According to the PricewaterhouseCoopers (PwC) annual forecast released on Wednesday, advertising tied to the burgeoning interest in watching videos on the Internet and on devices, such as Apple Inc’s <AAPL.O> iPod, will account for 24 percent of growth in the sector and is projected to grow fastest at a compound annual growth rate of 19.5 percent to 2012.
Total entertainment and media revenue growth is seen outpacing global gross domestic product, which will increase 5.7 percent, according to the report.
Despite the acceleration of digital businesses, revenue from traditional media venues such as television will still dominate global market share, if not growth. Digital and mobile revenue will account for only 11 percent of total spending, or $234 billion, in the next five years.
PwC’s report presents a more stable view of large media and entertainment companies. Those shares have sunk more than 13 percent since the beginning of the year — at a steeper rate than the Standard & Poor’s 500 Index <.SPX> — on fears that the weak economic climate could curtail consumer spending and spark an advertising recession.

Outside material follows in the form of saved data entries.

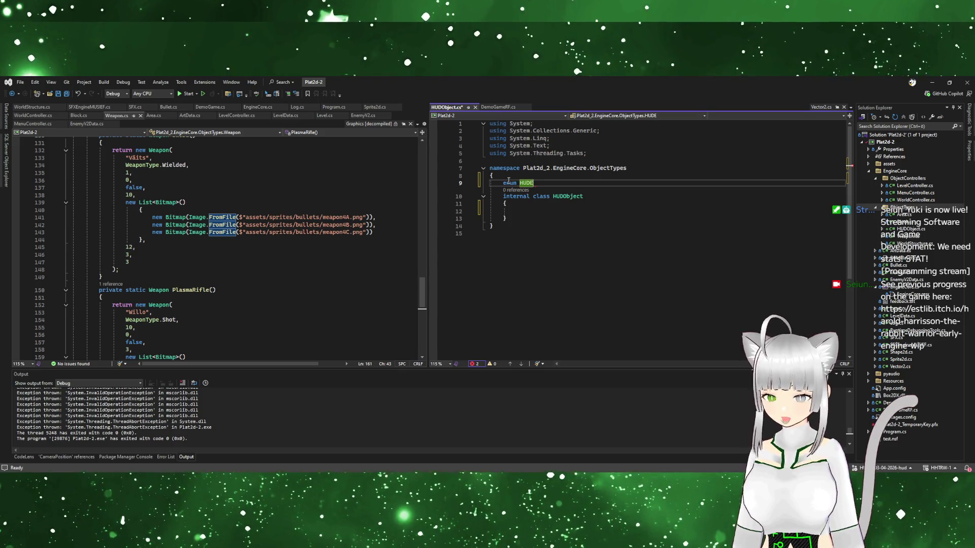
text(LEMENT)
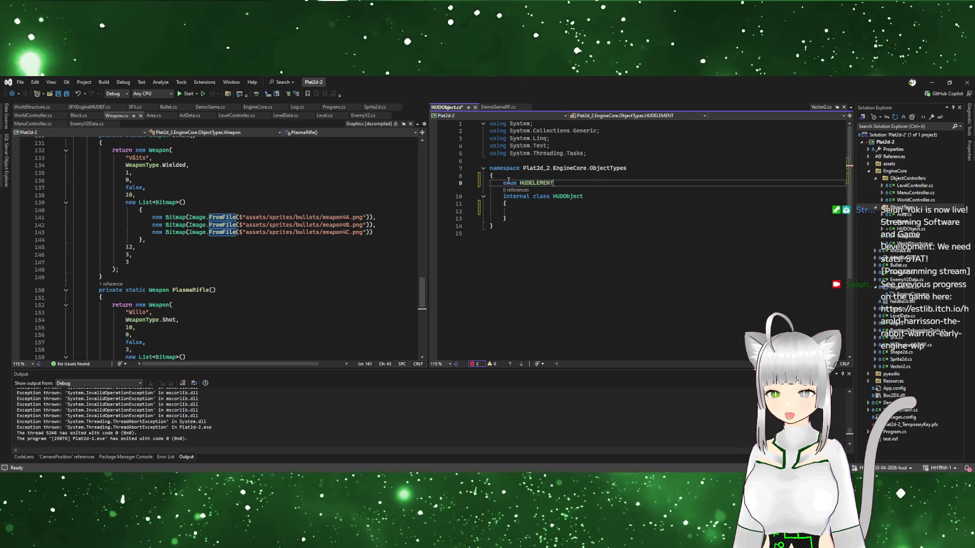
key(BackSpace)
key(BackSpace)
key(BackSpace)
text(ud)
text(ype)
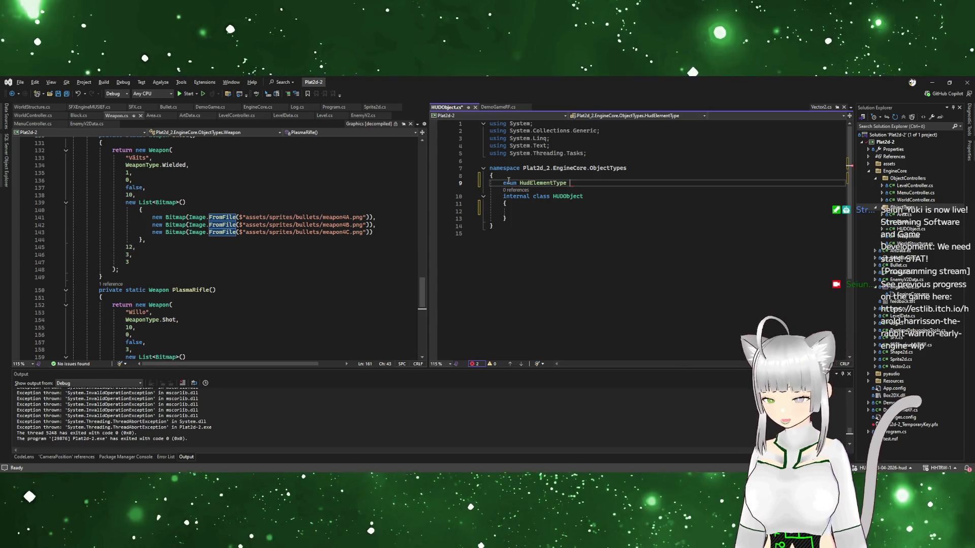
text({)
key(Return)
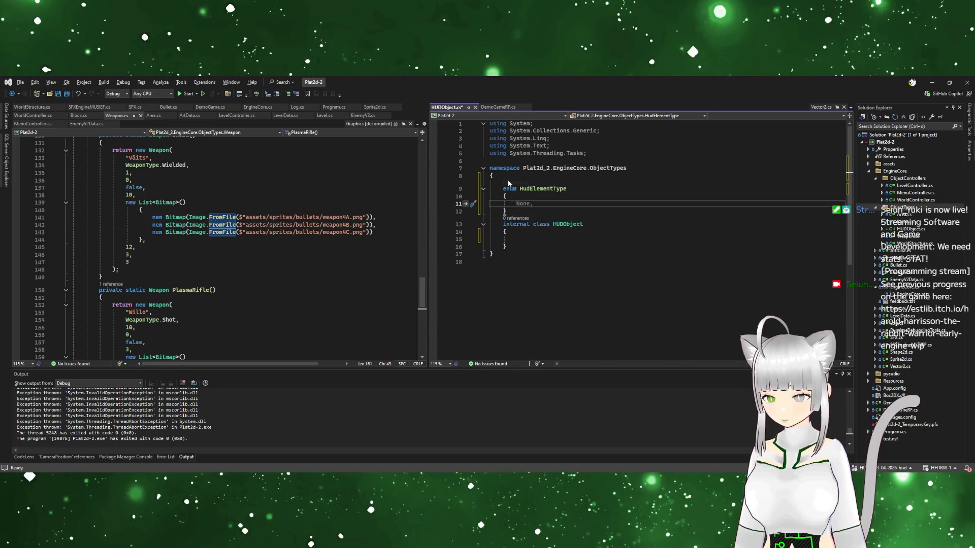
text(Digit, Bar,)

Last week, Lehman Brothers argued that with entertainment company valuations near 10-year lows, it might be a good time for investors to shop for deals, such as News Corp <NWSa.N>.

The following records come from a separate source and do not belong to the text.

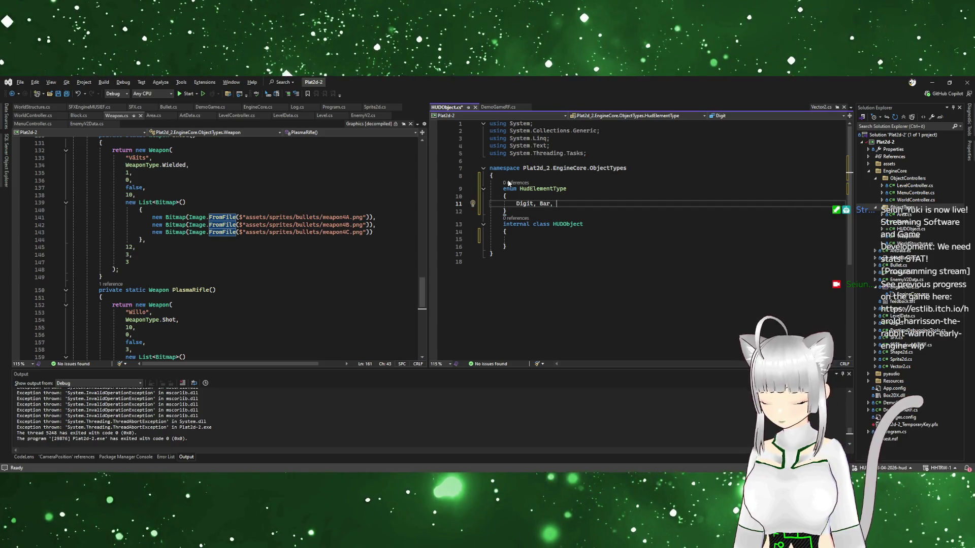
key(BackSpace)
key(BackSpace)
key(BackSpace)
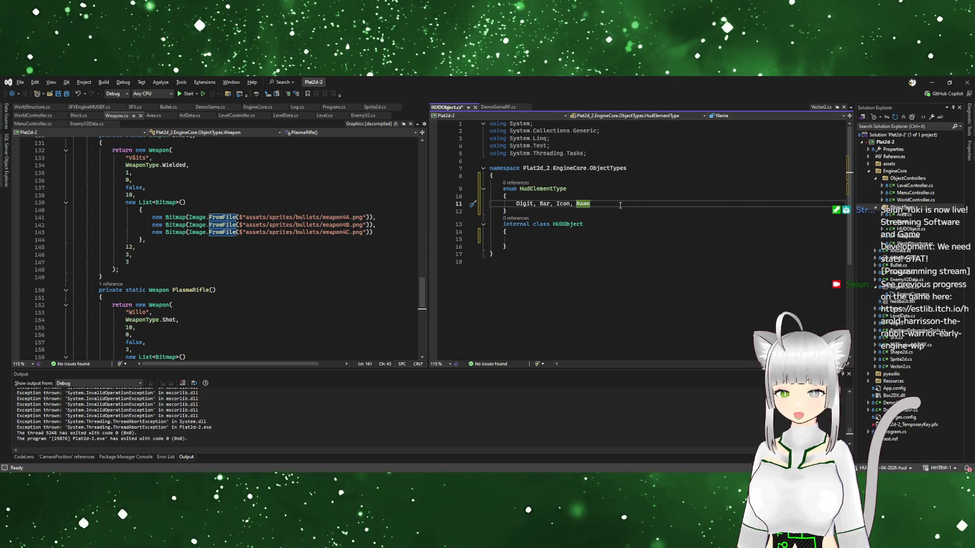
Add a HudElementType ElementType { get; set; } property to HUDObject and bring up EnemyV2.cs
click(551, 242)
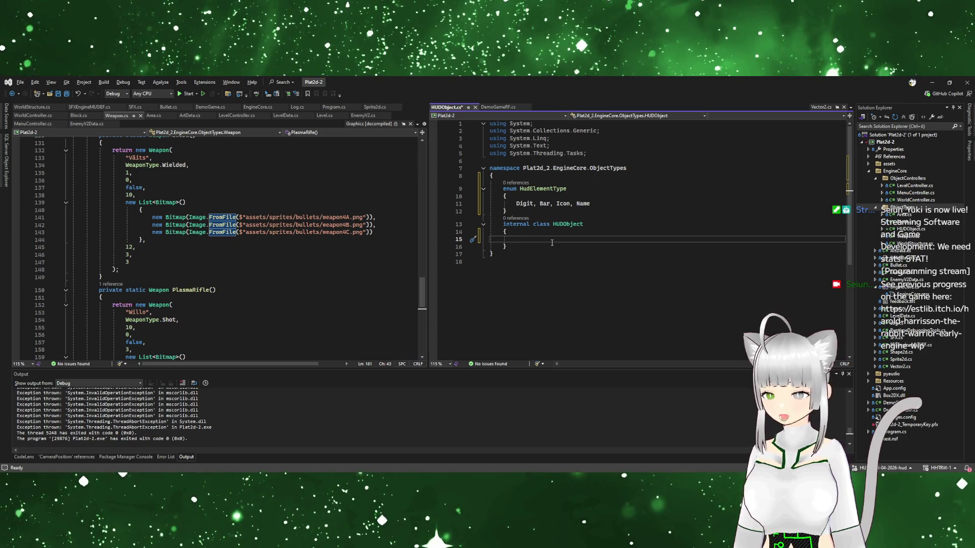
text(HudElementType)
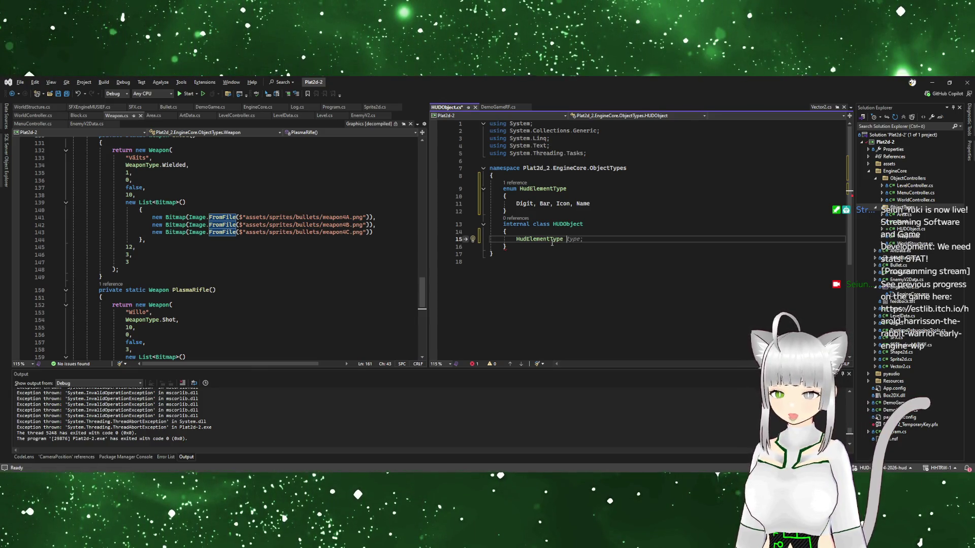
text(ElementType { get; set; })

One surprise: Advertising on over-the-air television globally — the sector viewed by Wall Street as one of the most vulnerable in a weakened economy — is expected to rise 5 percent on a compounded annual growth basis to 2012, making it the most resilient to threats posed by digital growth.
“The oft-reported death of traditional media remains greatly exaggerated,” according to the report.
The weakest area in the next five years will be the music industry. Ravaged by online piracy, recorded music sales are expect to fall by 0.6 percent to 2012, but is seen growing again by 2011, when digital sales will overtake CD sales.
What’s unlikely to be solved in the next five years? “While companies are making bold moves to follow consumers into the digital/mobile future, they continue to wrestle with the challenge of creating business models that adequately monetize their efforts,” the report said.
PwC’s report, which surveys 15 major industry segments in 59 countries, underscored a trend over the past few years. The United States will continue to account for the biggest share of revenue by country, or $759 billion by 2012, but will grow the slowest at about 4.8 percent, outpaced by the Asia Pacific and Latin America.